搜便搜,好在霍恂早早离去,连个沾血的药棉都没有留下,左右萧盈等人也搜不出个所以然来。
“既如此,大师请自便,只是女眷的禅房一向容不得不干净的东西,某些人还是离得远些为好。”
这里的某些人,指的自然是程阔,程阔额上青筋暴起,若非看着萧阮是个女子,他早就一拳轰过去,因此程阔退出了三步开外,狠狠地剜了萧阮一眼。
“这是什么!”
一名武僧脸色略有些青白道,很快所有人的目光都集中在了萧阮的身上,心想难怪萧阮百般阻挠,原来竟是真真藏了刺客在自己的房中!
“萧小姐,这染了血的床单,你又该如何解释?”程阔总算是逮到了机会,“听武僧说起,昨夜有歹人闯入相国寺,这相国寺里里外外都搜了个遍,却始终无果,如今萧小姐的房中竟有染血的床单,可不就说明问题了么?”
萧阮的心头也着实一跳,她以为霍恂离开之时早已料理好一切,岂知还是留下了把柄,可这染血的床单到底是霍恂所留,还是有心之人故意为之,却是说不准。
而这一幕却看得萧盈心头大喜过望,她正愁着要如何才能将歹人入寺之事嫁祸到萧阮的头上,如今真真是天助她也,如今萧阮便是跳进黄河也洗不清了!

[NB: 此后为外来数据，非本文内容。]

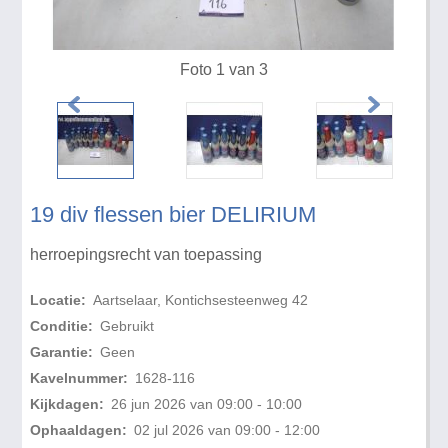
Foto 1 van 3
19 div flessen bier DELIRIUM
herroepingsrecht van toepassing
Locatie:
Aartselaar, Kontichsesteenweg 42
Conditie:
Gebruikt
Garantie:
Geen
Kavelnummer:
1628-116
Kijkdagen:
26 jun 2026 van 09:00 - 10:00
Ophaaldagen:
02 jul 2026 van 09:00 - 12:00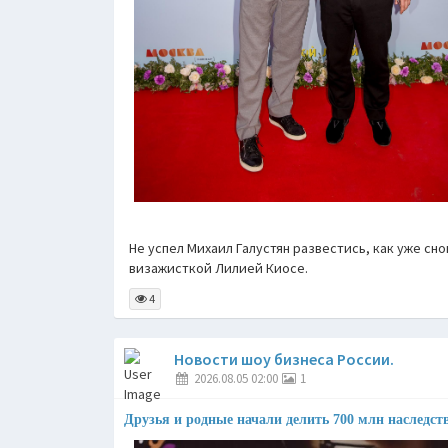
Не успел Михаил Галустян развестись, как уже сно
визажисткой Лилией Киосе.
4
Новости шоу бизнеса России.
2026.08.05 02:00
1
Друзья и родные начали делить 700 млн наследст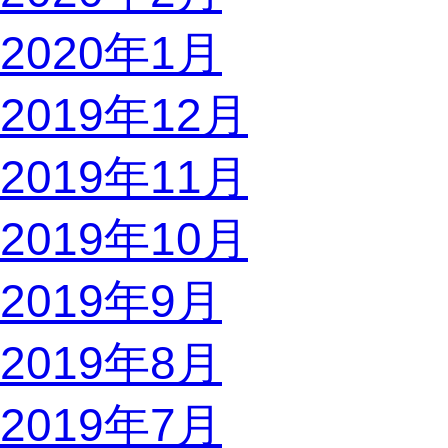
2020年1月
2019年12月
2019年11月
2019年10月
2019年9月
2019年8月
2019年7月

“姐姐可是有什么难言之隐?即便那歹人真的进了姐姐的房间也无妨,左右没有伤到姐姐便是。”
这架势,竟是咬定了歹人进了自己的房间!
可笑,难道他们当真以为,仅仅凭着一床染血的床单,便能污蔑自己的清白不成?
“我屋子里有什么,与你何干?”
萧阮冷声道,竟是不打算给出个解释,颇有些高高在上的味道,这等风范更是使得萧盈心头愤懑,奈何当着众人的面,她却依旧要维持住那个凡事都替嫡姐着想的模样来,“姐姐这不是在为难相国寺的僧人么?他们也是为了姐姐的安危着想。”
好一个为我着想!
萧阮心想还不是萧盈想要借机泼一盆脏水在自己的头上,可她如何能够让萧盈得逞?因此弯了弯黑白分明的眸子,“诸位高僧,我这里的确未曾见过什么歹人,这屋子你们也搜了,前面有你们看守,后面便是悬崖,若当真有歹人,哪里会没有半分动静呢?”
众武僧面面相觑,心道既然萧家的嫡女都如此说起,难不成他们还能硬生生地栽赃嫁祸不成?因此为首的武僧双掌合十,“不敢,原就是我等打扰了女施主,还望女施主不要见怪。”
“无妨。”
萧阮自是知道这一切都乃萧盈从中作梗,因此也不甚在意,只是在诸位武僧离去之后淡淡地瞥了萧盈一眼,“看戏之人都散了,你们还杵在这里做什么?”
正文 第二十二章你欺人太甚
程阔轻咳一声,“萧小姐似乎并未给出一个合理的解释。”
“本小姐不需要对任何人解释。”
“可此事关乎尚书府的脸面,若是传了出去,还以为姐姐窝藏歹人不肯承认,反倒是对姐姐的名声不利。”
名声,又是名声!
萧阮刀子一般的眼神看过去,成功地使得萧盈缩了缩脖子,从前倒是未曾发觉萧阮竟有如此厉害的一面,可这机会本就是千载难逢,萧盈自是不愿意放过,“除非姐姐能够证明这染血的床单并非歹人所留,否则妹妹实在是难以相信。”
“不相信又能如何?”
萧阮眯缝了眼睛,透露出一股子危险的光芒来,她最恨被人威胁,尤其是萧盈。
“若是姐姐不认,那么妹妹只能大义灭亲,和程公子一道送姐姐去官府问话!”
啪!
清脆的巴掌声响起,萧盈不敢相信地捂着自己的面庞,火辣辣的感觉兀自蔓延着,使得萧盈几乎戴不住伪善的面具,“你敢打我!”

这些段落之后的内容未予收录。